Question

One mole of pure ethyl alcohol was treated with one mole of pure acetic acid at${25^ \circ }C$. One third of the acid changes into ester at equilibrium. The equilibrium constant for the reaction will be
A.$\dfrac{1}{4}$
B. $2$
C. $3$
D. $4$

Answer 1

Pure ethyl alcohol is also known as Ethanol, is an organic chemistry compound. It is simple alcohol with formula ${C_2}{H_6}O$, $C{H_3} - C{H_2} - OH$ or ${C_2}{H_5}OH$. Acetic acid or ethanoic acid is a colourless kind of liquid organic compound with the chemical formula $C{H_3}COOH$.
Formula used: Chemical equilibrium formula: ${K_C} =$ $\dfrac{{\left( C \right) \times \left( D \right)}}{{\left( A \right) \times \left( B \right)}}$ in the equation of the form$A + B \to C + D$.
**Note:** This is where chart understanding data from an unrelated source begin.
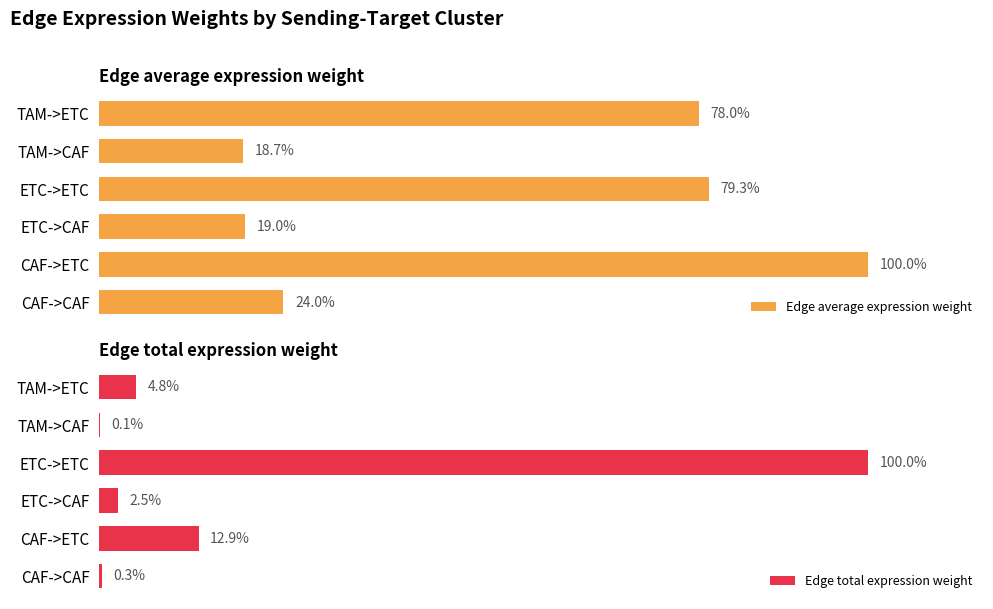

Where is Edge total expression weight nearest to the value 50?

CAF->ETC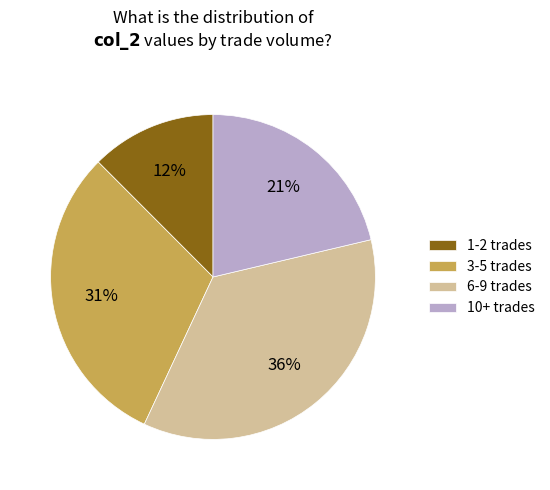

Between 3-5 trades and 1-2 trades, which is larger?

3-5 trades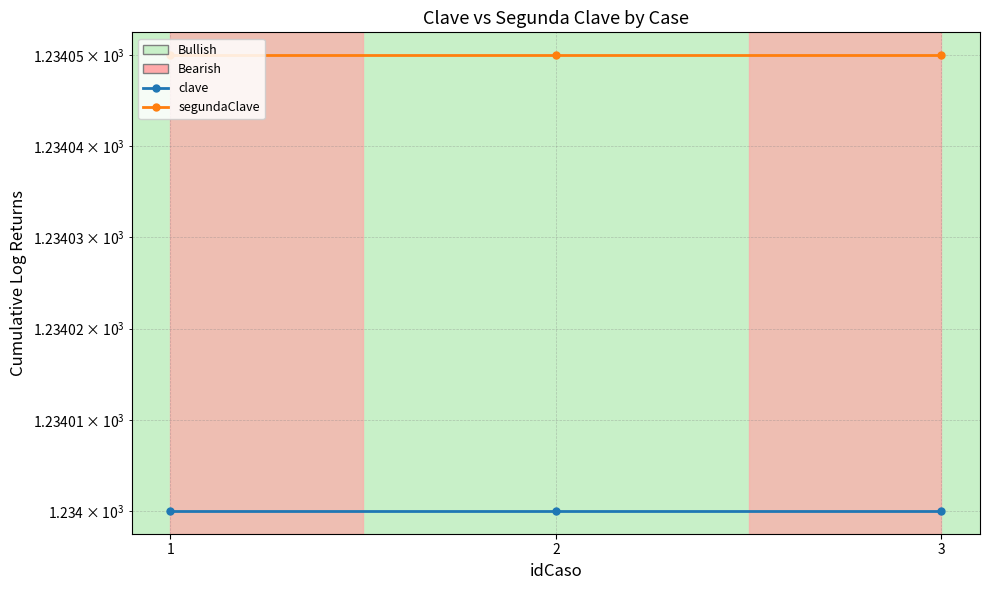

How many lines are shown in the chart?

2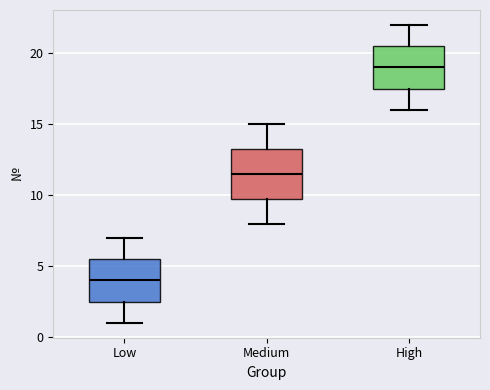

Reading left to right, read every box against the y-axis: the position of its median line, the range the box covers, and the ends of its whiskers. The values are not printed on the chart, so give them approximately, as read against the axis.

Low: median 4.0, box 2.5 to 5.5, whiskers 1.0 to 7.0
Medium: median 11.5, box 10.0 to 13.5, whiskers 8.0 to 15.0
High: median 19.0, box 17.5 to 20.5, whiskers 16.0 to 22.0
Complete step by step answer:
In this question given, the equation is written as, ${C_2}{H_5}OH + C{H_3}COOH \rightleftharpoons C{H_3}COO{C_2}{H_5} + {H_2}O$
Where, ${C_2}{H_5}OH$ is ethyl alcohol, $C{H_3}COOH$ is acetic acid, $C{H_3}COO{C_2}{H_5}$ is ester and ${H_2}O$ is water as a side product. Now, initially when time $t = 0$, ethyl alcohol and acetic acid have one mole each and the product that is ester and water has not produced any mole. At equilibrium, $x$mole dissociates from ethyl alcohol and acetic acid and becomes as follows,
At equilibrium the volume $v$ at, ethyl alcohol $\left( {{C_2}{H_5}OH} \right)$ produces $1 - x$ mole
Acetic acid $\left( {C{H_3}COOH} \right)$ produces $1 - x$ mole
Ester $\left( {C{H_3}COO{C_2}{H_5}} \right)$ produces $x$ mole
Water $\left( {{H_2}O} \right)$ produces $x$ mole
So therefore, we will apply chemical equilibrium formula. On applying the formula,
${K_C} = \dfrac{{\left[ {C{H_3}COO{C_2}{H_5}} \right] \times \left[ {{H_2}O} \right]}}{{\left[ {{C_2}{H_5}OH} \right] \times \left[ {C{H_3}COOH} \right]}}$
As it is mentioned in the question, one third of the acid changes into ester at equilibrium, so therefore$x = \dfrac{1}{3}$. Now the equation becomes,
${K_C} = \dfrac{{\left( {\dfrac{1}{3}V} \right) \times \left( {\dfrac{1}{3}V} \right)}}{{\left( {\dfrac{2}{3}V} \right) \times \left( {\dfrac{2}{3}V} \right)}}$, Here v stands for the volume of substances at equilibrium
Now, as we can see after further solving the equation, $3$ gets cancelled, $v$ gets cancelled. All that is left is,
${K_C} = \dfrac{{1 \times 1}}{{2 \times 2}}$
$\therefore$ ${K_C} = \dfrac{1}{4}$
So, the right option is (A).

Note:
The word dissociation that came across the solution means, breaking up of a compound into smaller constituents that are usually capable of recombination under other conditions. The concentration of reactants and products which shows no net charge over the time is called equilibrium.